Your answer consists of the lines in the data that contain "height". Copy each of them.

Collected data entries
>>>>>

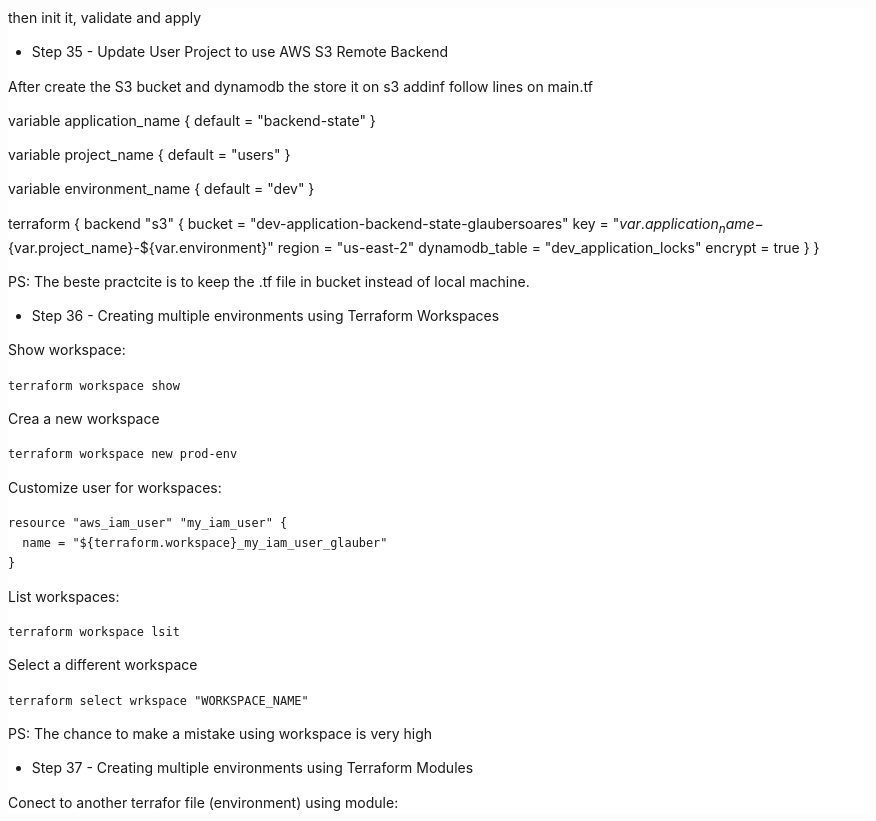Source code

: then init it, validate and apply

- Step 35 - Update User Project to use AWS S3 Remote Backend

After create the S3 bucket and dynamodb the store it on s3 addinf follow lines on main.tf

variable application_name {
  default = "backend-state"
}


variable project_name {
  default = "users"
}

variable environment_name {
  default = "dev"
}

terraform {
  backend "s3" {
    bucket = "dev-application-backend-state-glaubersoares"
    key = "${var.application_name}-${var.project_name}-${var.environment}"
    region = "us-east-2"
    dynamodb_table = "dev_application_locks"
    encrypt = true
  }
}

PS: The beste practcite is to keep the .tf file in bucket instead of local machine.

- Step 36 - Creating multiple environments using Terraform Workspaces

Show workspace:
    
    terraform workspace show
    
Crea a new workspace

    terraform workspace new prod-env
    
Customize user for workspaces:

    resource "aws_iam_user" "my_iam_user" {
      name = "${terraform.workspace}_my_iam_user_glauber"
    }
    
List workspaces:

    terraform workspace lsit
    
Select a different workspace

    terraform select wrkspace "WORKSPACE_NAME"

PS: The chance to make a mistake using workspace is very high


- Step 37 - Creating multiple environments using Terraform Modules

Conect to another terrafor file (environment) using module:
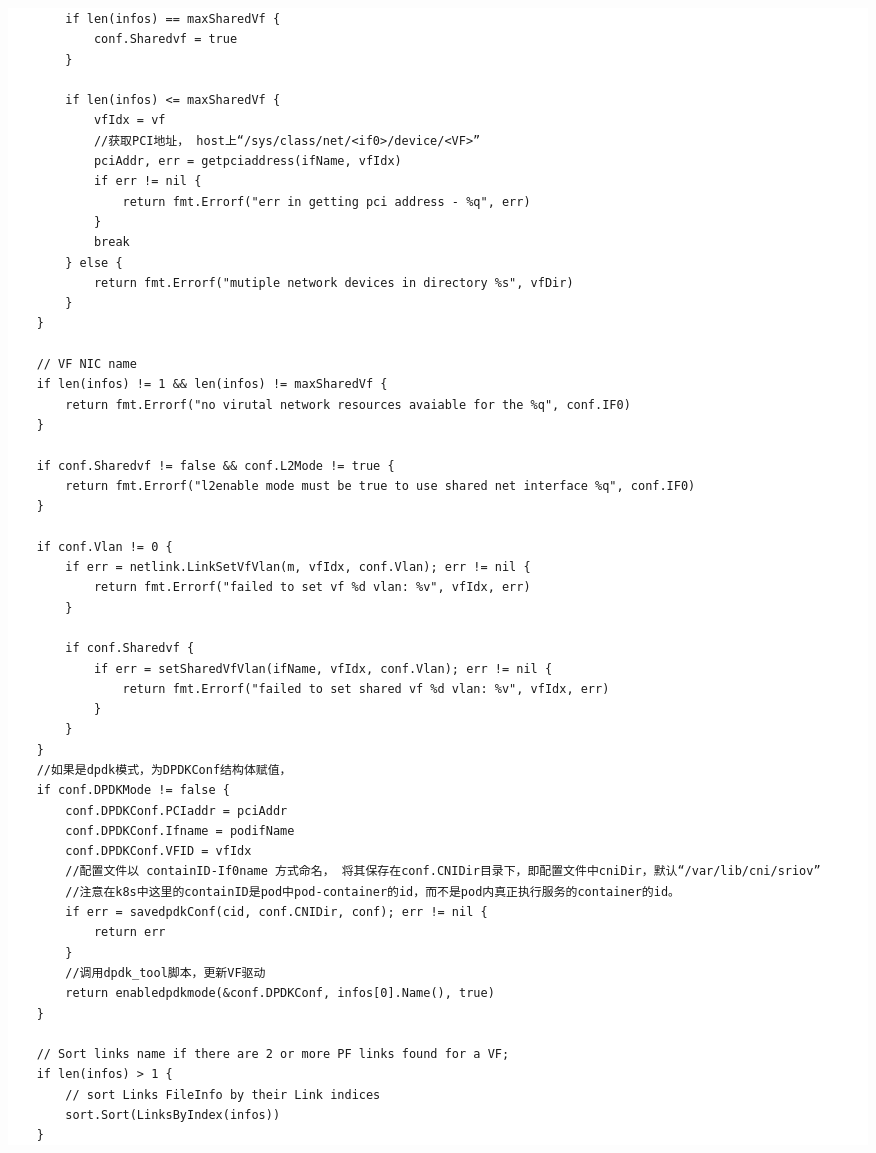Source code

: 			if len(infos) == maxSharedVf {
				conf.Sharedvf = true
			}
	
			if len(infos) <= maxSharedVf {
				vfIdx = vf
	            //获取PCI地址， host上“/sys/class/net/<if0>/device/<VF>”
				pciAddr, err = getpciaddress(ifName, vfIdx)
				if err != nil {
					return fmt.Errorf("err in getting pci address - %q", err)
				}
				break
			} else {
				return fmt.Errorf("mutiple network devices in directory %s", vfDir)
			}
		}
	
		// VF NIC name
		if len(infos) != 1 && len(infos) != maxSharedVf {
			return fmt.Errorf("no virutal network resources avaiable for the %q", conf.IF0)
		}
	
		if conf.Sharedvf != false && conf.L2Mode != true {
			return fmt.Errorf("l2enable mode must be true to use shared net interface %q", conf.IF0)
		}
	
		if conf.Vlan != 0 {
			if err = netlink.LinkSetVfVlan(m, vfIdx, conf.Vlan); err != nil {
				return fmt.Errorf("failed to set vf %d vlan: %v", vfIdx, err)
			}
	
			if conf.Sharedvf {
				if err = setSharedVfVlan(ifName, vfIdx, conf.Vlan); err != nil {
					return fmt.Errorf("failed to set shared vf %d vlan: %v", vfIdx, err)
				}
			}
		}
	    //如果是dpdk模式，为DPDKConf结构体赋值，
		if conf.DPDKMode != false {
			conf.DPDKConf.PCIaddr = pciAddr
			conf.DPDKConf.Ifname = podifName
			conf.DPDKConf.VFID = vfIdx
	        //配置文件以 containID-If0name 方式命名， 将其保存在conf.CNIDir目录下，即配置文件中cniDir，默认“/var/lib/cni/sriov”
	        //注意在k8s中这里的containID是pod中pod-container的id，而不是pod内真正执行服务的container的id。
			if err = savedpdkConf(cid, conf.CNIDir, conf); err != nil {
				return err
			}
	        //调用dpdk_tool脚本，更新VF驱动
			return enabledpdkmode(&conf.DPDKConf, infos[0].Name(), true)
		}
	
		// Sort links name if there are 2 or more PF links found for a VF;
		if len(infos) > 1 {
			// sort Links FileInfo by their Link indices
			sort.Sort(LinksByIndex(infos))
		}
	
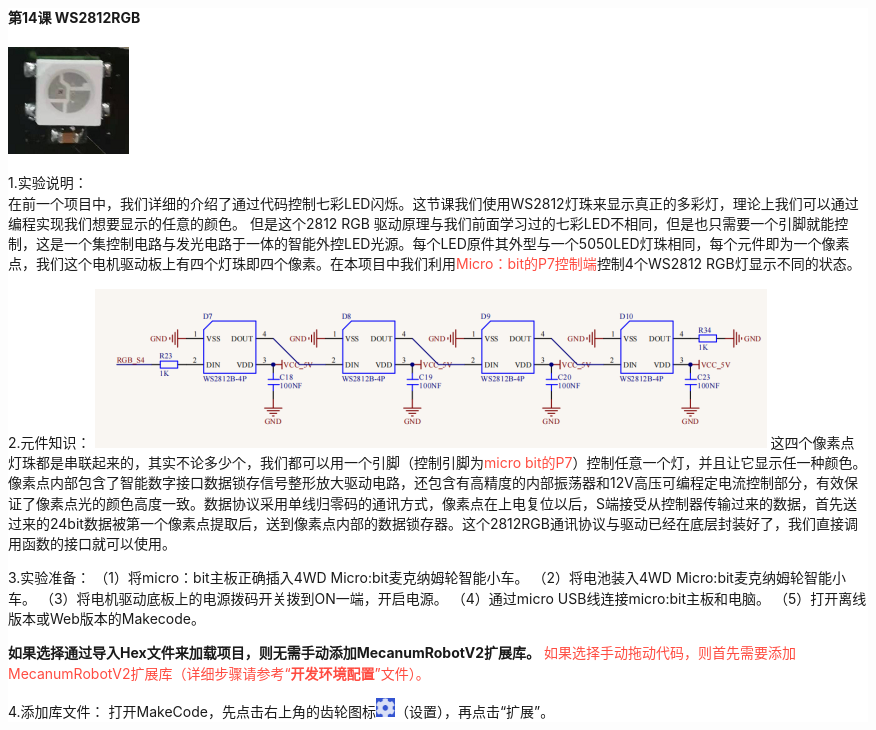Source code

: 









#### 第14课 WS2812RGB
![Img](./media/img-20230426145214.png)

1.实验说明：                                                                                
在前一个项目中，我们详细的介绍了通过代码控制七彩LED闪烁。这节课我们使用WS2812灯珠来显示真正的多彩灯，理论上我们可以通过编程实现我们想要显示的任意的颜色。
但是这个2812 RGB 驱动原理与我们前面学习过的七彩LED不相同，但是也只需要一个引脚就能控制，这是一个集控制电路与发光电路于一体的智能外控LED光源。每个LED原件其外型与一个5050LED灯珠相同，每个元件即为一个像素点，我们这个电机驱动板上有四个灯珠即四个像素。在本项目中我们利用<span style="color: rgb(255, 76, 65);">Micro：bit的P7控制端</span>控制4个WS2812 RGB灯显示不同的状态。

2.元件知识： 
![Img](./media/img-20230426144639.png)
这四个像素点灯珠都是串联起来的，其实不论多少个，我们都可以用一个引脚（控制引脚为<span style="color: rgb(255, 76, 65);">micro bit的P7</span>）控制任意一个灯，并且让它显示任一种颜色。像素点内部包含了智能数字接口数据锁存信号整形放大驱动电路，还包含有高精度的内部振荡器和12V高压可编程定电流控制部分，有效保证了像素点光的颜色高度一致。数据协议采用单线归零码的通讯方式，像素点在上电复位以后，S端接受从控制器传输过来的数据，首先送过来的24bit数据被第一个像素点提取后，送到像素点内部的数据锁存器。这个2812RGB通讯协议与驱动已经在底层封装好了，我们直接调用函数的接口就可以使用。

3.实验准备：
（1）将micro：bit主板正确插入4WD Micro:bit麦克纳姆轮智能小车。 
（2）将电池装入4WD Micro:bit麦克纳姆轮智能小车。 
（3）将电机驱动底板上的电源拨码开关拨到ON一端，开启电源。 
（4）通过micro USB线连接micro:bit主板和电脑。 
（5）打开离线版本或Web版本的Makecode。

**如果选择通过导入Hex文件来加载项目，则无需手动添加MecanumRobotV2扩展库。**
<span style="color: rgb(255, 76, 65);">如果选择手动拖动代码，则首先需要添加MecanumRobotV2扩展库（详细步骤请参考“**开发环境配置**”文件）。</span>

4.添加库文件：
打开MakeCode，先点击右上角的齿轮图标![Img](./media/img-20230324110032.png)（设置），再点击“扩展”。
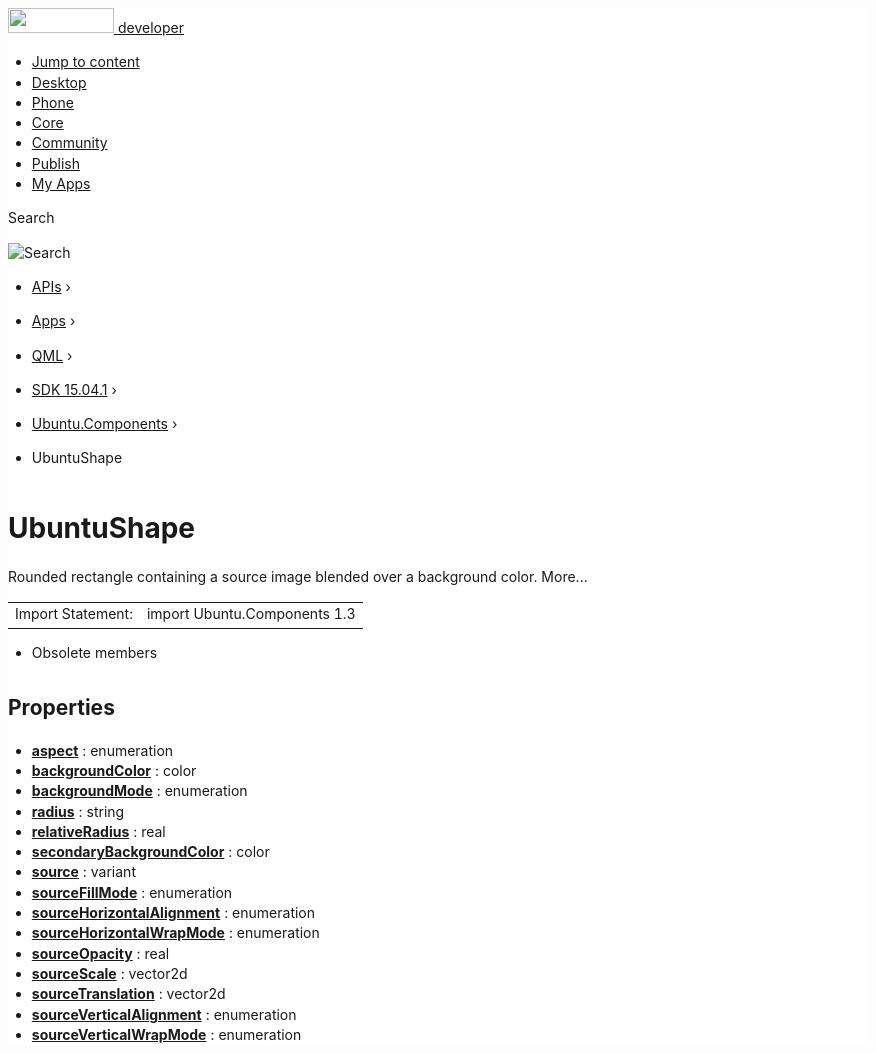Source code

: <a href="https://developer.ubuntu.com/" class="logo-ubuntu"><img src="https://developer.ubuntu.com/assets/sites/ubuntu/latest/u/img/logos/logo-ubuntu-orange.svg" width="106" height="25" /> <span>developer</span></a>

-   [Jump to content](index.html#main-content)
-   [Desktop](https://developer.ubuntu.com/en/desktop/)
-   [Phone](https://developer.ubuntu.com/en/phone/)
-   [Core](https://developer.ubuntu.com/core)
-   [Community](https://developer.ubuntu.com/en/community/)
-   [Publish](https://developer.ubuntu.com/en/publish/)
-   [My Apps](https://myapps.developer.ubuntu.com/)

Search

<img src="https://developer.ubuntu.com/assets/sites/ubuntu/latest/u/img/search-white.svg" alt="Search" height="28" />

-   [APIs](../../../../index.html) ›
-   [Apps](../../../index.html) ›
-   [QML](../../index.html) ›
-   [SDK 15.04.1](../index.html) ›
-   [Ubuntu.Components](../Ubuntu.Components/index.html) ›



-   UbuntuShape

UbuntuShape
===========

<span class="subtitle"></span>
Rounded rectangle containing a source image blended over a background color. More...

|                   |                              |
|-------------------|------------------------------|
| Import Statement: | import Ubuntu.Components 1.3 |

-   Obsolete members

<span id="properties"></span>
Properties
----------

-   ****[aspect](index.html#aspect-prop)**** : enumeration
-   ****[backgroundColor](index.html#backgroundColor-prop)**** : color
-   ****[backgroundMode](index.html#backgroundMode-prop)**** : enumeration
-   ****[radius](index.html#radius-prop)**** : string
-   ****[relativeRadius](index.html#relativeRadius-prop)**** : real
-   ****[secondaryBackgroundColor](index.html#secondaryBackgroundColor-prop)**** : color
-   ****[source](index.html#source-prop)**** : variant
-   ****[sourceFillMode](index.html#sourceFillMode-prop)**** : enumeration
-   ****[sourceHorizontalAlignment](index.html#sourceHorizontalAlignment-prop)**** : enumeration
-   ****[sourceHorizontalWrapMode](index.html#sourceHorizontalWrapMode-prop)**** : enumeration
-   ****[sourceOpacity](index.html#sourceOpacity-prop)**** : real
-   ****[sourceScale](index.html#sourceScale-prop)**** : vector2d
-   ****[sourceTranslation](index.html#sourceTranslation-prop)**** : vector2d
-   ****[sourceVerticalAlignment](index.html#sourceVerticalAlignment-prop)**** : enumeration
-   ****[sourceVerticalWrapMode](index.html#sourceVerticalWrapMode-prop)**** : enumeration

<<<<<

### [RESPONSE TO THE EXERCISE]
: <a href="https://developer.ubuntu.com/" class="logo-ubuntu"><img src="https://developer.ubuntu.com/assets/sites/ubuntu/latest/u/img/logos/logo-ubuntu-orange.svg" width="106" height="25" /> <span>developer</span></a>
<img src="https://developer.ubuntu.com/assets/sites/ubuntu/latest/u/img/search-white.svg" alt="Search" height="28" />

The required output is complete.